Sega Master System / Mark III / Game Gear
Little Mermaid stars Ariel, of the Little Mermaid Disney cartoon fame. Closely converted from the Megadrive.
Guide Ariel or Triton around the scrolling maze levels, freeing spellbound mermaids and defeating Ursula's wicked minions.
Once upon a time, there was a fishy princess called Ariel who was so beautiful she had the run of the reef. Her father, King Triton, was besotted with her, and planned to marry her off to some rich fish or other. But an old arch-enemy had different plans. Ursula, a hideous octopus-like witch with an attitude, was throwing the undersea kingdom into turmoil by turning all the pretty mermaids into shrivelled plankton.
Knowing they might be next, Triton and his daughter set out to free the mermaids from their spell, and confront the cunning calamari in her lair. Their magic, and their marine pals come in handy.
The Little Mermaid has four levels, each with its own guardian at the end. The reef is a tight maze of rocky inlets, with eels jumping out to grab you unawares. The monster here is a gloomy Rock Troll. Next is the remains of a sunken ship. The ghostly remains of the sailors patrol the galleys. Deadly sharks swim around inside the hull. After that, Ariel discovers the lost temples of Atlantis, where bizarre floating archers and discus-chucking statues are her main problems. The final level is a trip through the volcanic caves, where touching the walls is enough to fry you.
All across the deep are chests, that probably fell off the back of a galleon years ago. All it takes to break into these treasures is one of the many keys found in the reef's nooks. Chests often contain money, lives or energy.
Either Triton or Ariel (depending on who you pick) are able to swim around the various reefs and sunken wrecks without breathing. Control is dead easy — just push in the direction you want to go. Both characters have a magical power which repels the underwater villains. Triton throws sparks from his trident, whereas Ariel has neat little circlets of stars. The effect is the same, and the characters have no other differences, apart from the obvious physical ones, that is!
Ariel has three pals to rely on, when the task in hand becomes too much for her. She calls them by holding button two and moving the joypad. Each direction releases a different creature. Sebastian the Crab scares any offensive creatures from the area.

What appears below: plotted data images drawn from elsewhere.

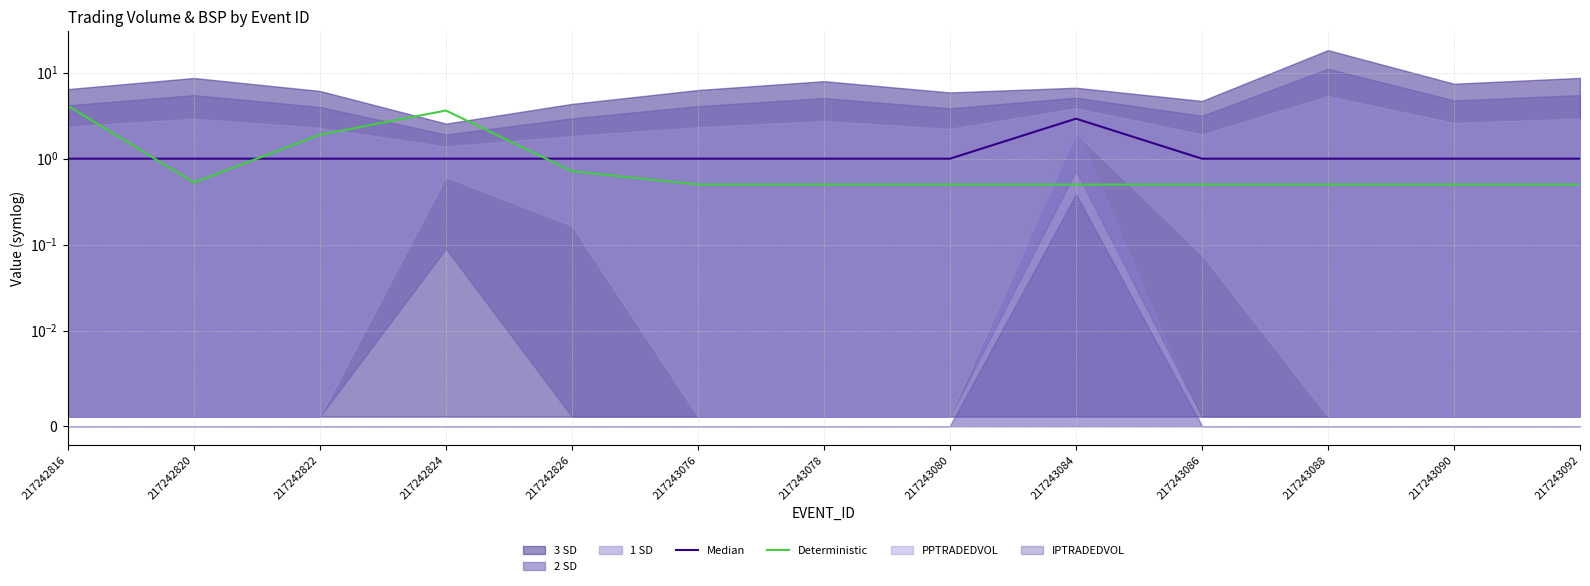

What is the difference between the highest and lowest values at 217243092?

0.5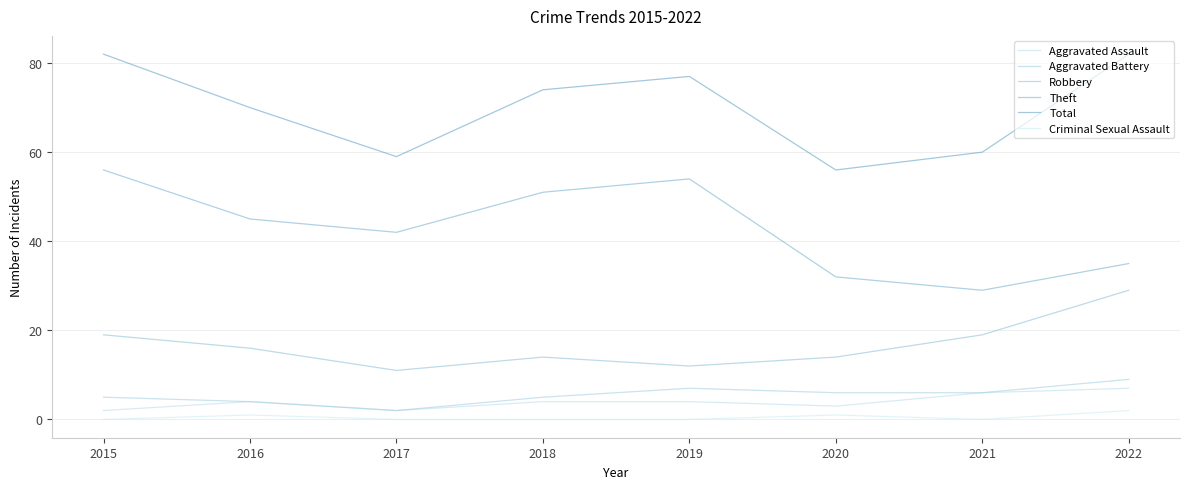

At which category does Total reach its first local valley?

2017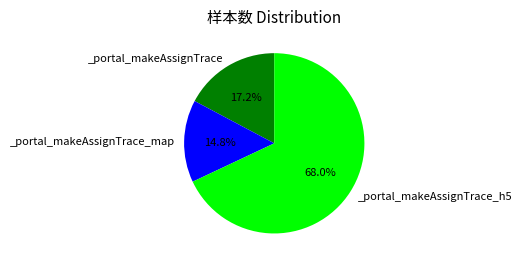

Is there any slice that represents more than half of the pie?

Yes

The Digger Fish's talents are used on the sea bottom — he scours the sandy surface for hidden treasure. Finally, Flounder is her youthful pal who is able to shift the heavy rocks that Ariel cannot pass. But the mermaid only has a limited number of these creatures, as they float away after completing their job.
Each level is spread over many screens, so getting lost isn't too difficult. Luckily, a map is at hand. Pause the game then press button two to bring up a sonar map where you are marked as a red spot, captives as green spots, and the level boss as an unmistakable red cross.
The Little Mermaid worked well as a film, but doesn't really cut it as a game. Basically, there's not enough to be done, with only four empty levels to float through. It's a sort of cut down Ecco, but the cuts have come in the playability and challenge departments. The control is also annoyingly sluggish, coupled with jerky scrolling. The graphics are quite nice in places, but that's no reason to pick up a Game Gear effort which should last a day tops.
With Ecco the Dolphin, Sega proved that an underwater game can work incredibly well — unfortunately, The Little Mermaid doesn't. Even allowing for the fact that it's aimed at younger players, a game that can be finished in 20 minutes flat has got to be a waste of dosh. Although graphically it's okay, the gameplay's samey and tedious with little challenge involved. A mentally detfective sheep might gain a modicum of enjoyment out of this but anyone else keep away!